● **Arbeitsaufträge**
(1) Beantworte zum Bericht über die Opernpremiere in Gelsenkirchen jeweils knapp:
(a) Wer schrieb das Libretto zu „Neues vom Tage“?
(b) Wie lange sind Laura und Eduard verheiratet?
(c) Welchen Paaren gewährt das Musiktheater im Revier freien Eintritt?
(2) Führe den Bericht über die Opernpremiere in Gelsenkirchen im selben Stil nach seinem letzten Satz weiter.

● **Textauszug**
>>>

Gelsenkirchen. Eintritt frei für frisch Geschiedene! Das passt zur pfiffigen Oper, die jetzt am MiR Premiere hatte: „Neues vom Tage“.

Eine kecke Idee des Musiktheaters im Revier, frisch getraute oder geschiedene Paare mit freiem Eintritt zu Paul Hindemiths Oper „Neues vom Tage“ ein wenig aufzumuntern. Auch wenn einem nach der pfiffigen Neuinszenierung der bissigen Satire die Lust auf Traualtar und Scheidungsklage endgültig vergehen dürfte.

Mit seiner einst von den Nazis argwöhnisch beäugten Abrechnung mit der komplizierten „Beziehung zu zweit“ wird Hindemith noch einmal seinem damaligen Image als „Enfant terrible“ gerecht. Heirat und Scheidung als Verwaltungsakt und Stoff für mediale Sensationslust: An Aktualität hat die Oper nichts verloren.

Premiere in Gelsenkirchen: Hindemiths Oper „Neues vom Tage“

Und das Libretto des Kabarettisten Marcellus Schiffer ebenso wenig wie die munter sprudelnde Musik Hindemiths, die Opernpathos von Puccini bis Wagner aufs Korn nimmt sowie fetzige Tanzrhythmen und schräge Harmonien im Fahrwasser Kurt Weills mit viel Drive zu einer amüsanten Revue aufpeppt. Und das pointiert, straff und ohne Atempause.

Laura und Eduard sind erst vier Wochen verheiratet, fühlen sich jedoch schon einander „überdrüssig“. Ihr Vorbild ist das befreundete Ehepaar M., das von ihrer Scheidung schwärmt. Allerdings verlangen die Mühlen der Verwaltung einen „Scheidungsgrund“. Dafür wird der „schöne Hermann“ engagiert, der sich mächtig ins Zeug legt und die nackte Laura in einer Hotelbadewanne überrascht, was zu einem Skandal führt, ein medialen Tsunami folgt.

<<<

● **Gezeigtes Material**
>>>

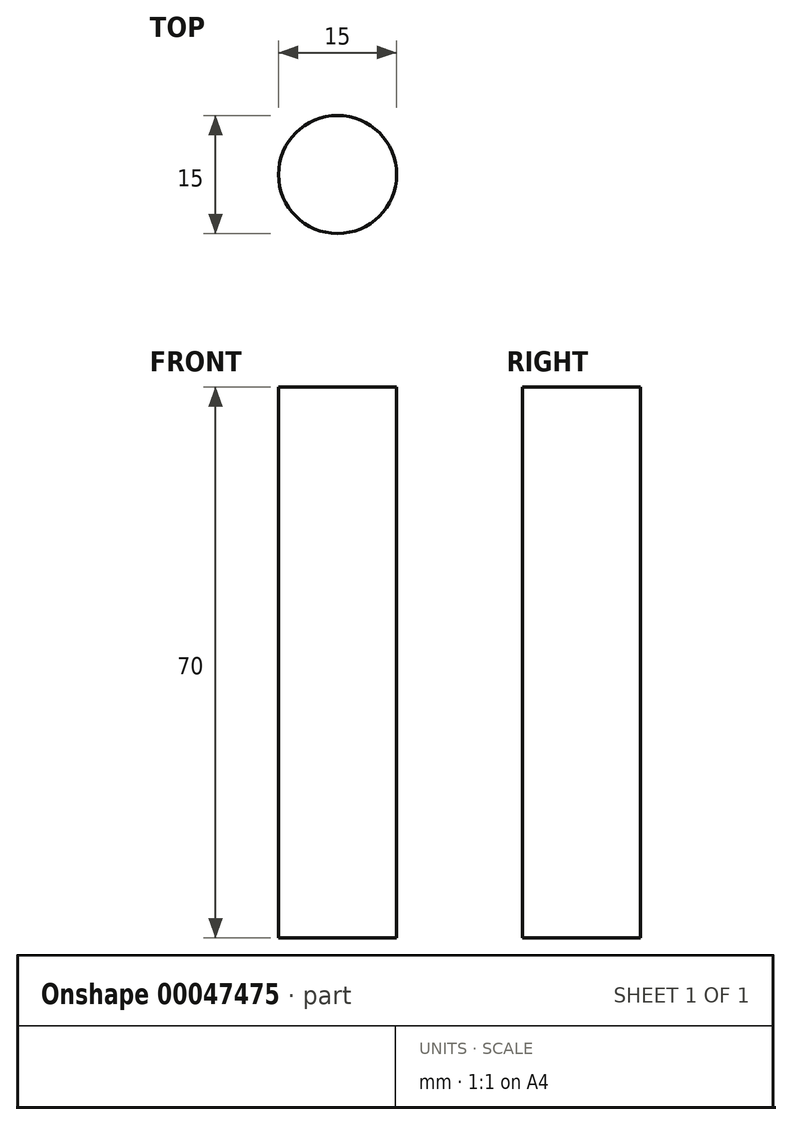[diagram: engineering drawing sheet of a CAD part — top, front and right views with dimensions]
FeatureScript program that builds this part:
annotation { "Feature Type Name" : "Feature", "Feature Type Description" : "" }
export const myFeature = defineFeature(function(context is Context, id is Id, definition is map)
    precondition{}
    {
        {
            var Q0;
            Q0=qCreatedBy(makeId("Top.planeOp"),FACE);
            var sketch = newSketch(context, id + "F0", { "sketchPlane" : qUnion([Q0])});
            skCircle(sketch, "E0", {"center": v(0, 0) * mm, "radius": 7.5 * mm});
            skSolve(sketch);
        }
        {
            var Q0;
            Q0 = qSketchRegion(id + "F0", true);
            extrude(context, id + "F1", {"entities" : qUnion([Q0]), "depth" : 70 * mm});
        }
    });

<<<
>>>

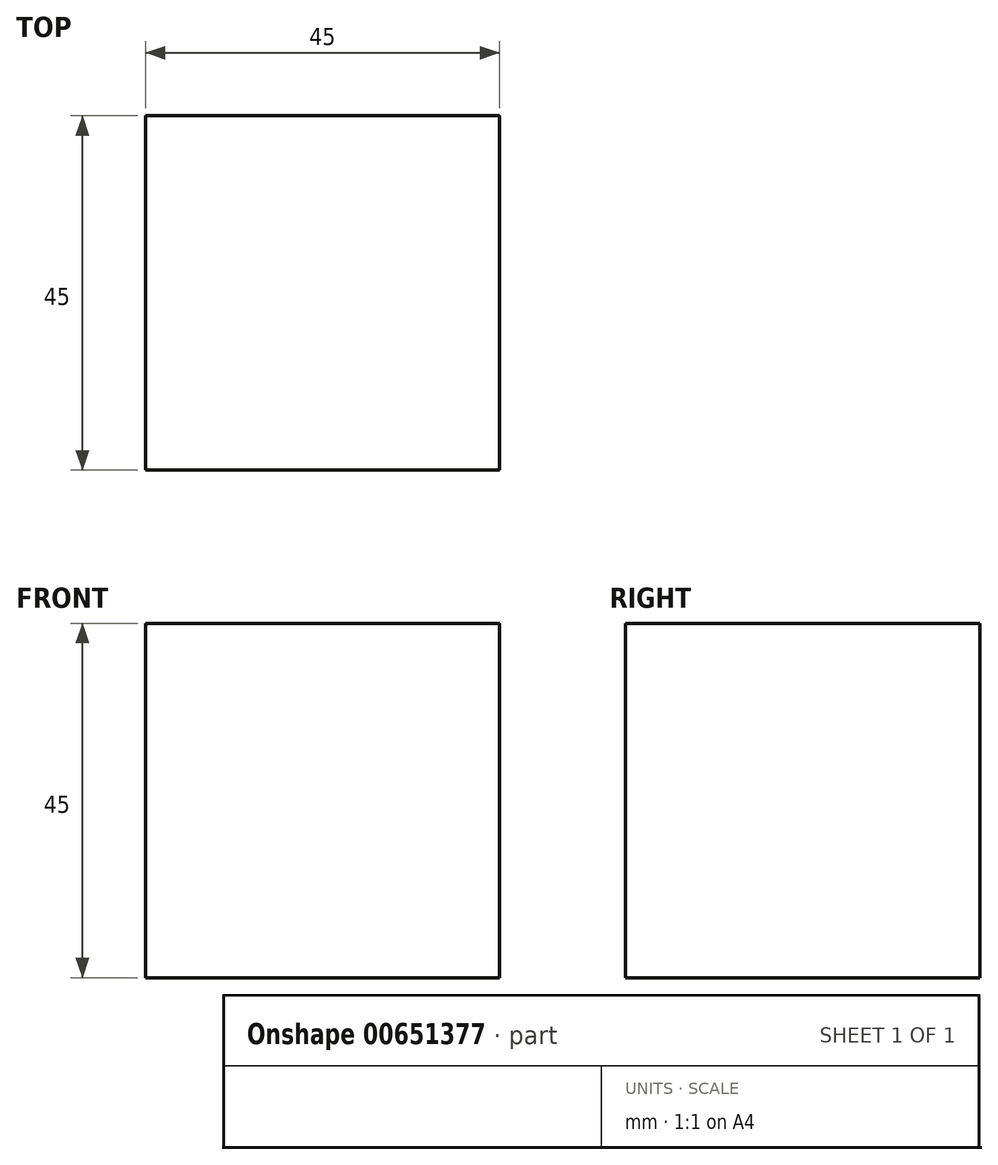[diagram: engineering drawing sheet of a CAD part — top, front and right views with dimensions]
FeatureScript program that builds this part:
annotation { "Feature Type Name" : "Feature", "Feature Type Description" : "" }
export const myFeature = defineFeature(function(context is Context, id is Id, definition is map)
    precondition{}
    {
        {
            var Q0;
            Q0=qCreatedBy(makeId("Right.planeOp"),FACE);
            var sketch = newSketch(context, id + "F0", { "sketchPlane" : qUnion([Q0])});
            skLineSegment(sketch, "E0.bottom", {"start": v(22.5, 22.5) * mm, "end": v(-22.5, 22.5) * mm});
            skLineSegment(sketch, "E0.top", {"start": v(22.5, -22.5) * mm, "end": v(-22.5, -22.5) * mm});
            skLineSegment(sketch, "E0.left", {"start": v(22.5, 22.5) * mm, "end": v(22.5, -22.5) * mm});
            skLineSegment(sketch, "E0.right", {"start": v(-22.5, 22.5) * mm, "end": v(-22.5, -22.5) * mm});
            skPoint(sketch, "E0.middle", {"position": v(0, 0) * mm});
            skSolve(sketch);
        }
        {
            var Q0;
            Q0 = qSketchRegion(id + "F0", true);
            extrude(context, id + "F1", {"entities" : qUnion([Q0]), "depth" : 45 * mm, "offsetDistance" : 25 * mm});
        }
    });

<<<
>>>

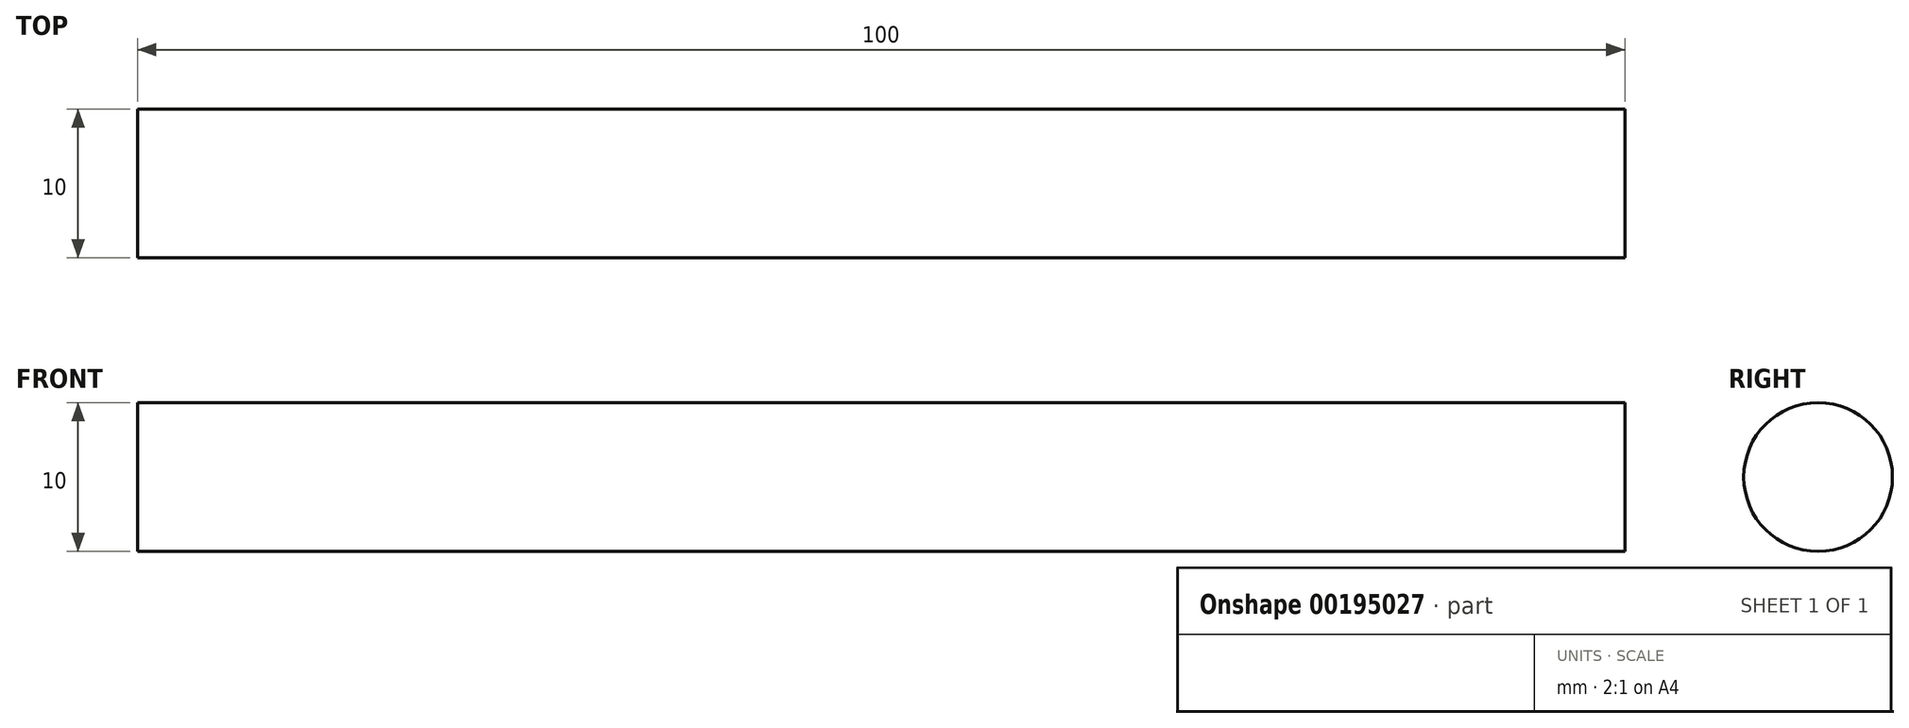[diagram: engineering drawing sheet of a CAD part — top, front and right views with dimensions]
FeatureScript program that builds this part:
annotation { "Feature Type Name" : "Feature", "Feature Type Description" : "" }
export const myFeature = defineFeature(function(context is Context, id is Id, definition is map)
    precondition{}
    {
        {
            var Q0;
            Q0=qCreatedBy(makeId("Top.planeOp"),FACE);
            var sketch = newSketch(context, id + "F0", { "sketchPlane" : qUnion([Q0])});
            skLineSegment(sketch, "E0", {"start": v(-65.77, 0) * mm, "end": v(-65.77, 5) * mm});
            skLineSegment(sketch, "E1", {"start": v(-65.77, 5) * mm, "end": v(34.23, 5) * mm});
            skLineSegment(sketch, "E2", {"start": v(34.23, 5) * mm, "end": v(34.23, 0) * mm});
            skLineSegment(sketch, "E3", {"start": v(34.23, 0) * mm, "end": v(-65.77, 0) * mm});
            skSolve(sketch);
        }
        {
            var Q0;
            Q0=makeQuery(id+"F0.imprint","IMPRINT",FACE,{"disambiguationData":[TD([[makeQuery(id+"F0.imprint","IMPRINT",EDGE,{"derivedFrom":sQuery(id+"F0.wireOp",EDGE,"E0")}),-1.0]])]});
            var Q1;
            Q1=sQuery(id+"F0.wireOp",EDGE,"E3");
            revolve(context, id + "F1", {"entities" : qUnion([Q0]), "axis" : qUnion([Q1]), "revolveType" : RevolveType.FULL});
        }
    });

<<<

● **Lösungen**
(1)
(a) Der Kabarettist Marcellus Schiffer.
(b) Erst vier Wochen.
(c) Frisch getrauten oder geschiedenen Paaren.

(2)
Revueartig, filmisch inspiriert setzt Sonja Trebes die Oper am „MiR“ flott in Szene

Die revueartige, vom Film beeinflusste Machart des Stücks setzt Regisseurin Sonja Trebes flott, witzig und weitgehend kalauerfrei um. Dabei kann sie sich auf ein spielfreudiges Ensemble verlassen und auf ein einfaches, aber effektives Bühnenbild von Dirk Becker mit flexibel verschiebbaren Elementen, mit denen sich die Szenenwechsel im Eilschritt ausführen lassen.

Video-Projektionen von Moritz Hils mit einer Flut sensationsgeiler Schlagzeilen heizen das muntere Spektakel zusätzlich an. Die Regisseurin zeigt zudem ein gutes Händchen für die Führung des großen Chors, womit sich der Scheidungsakt am Ende zu einem Musical-reifen Finale aufdonnern lässt.

Neue Philharmonie Westfalen und ein stimmlich überzeugendes Ensemble

Giuliano Betta am Pult der Neuen Philharmonie Westfalen lässt in Sachen Tempo und Vitalität nichts anbrennen und das stimmlich rundum überzeugende Ensemble überschlägt sich geradezu vor Spiellaune. Zu nennen sind Eleonore Marguerre und Piotr Prochera als Laura und Eduard, Adam Temple-Smith und Almuth Herbst als Herr und Frau M. sowie als delikates Schmankerl Martin Homrich als „Der schöne Hermann“. Ein Sonderlob verdient der Opern- und Extrachor des Musiktheaters für seine große und nicht einfache Aufgabe.

Begeisterter Beifall des Premieren-Publikums im mäßig besetzten Musiktheater für einen kurzen und rundum unterhaltsamen Opernabend mit einer Prise Tiefgang.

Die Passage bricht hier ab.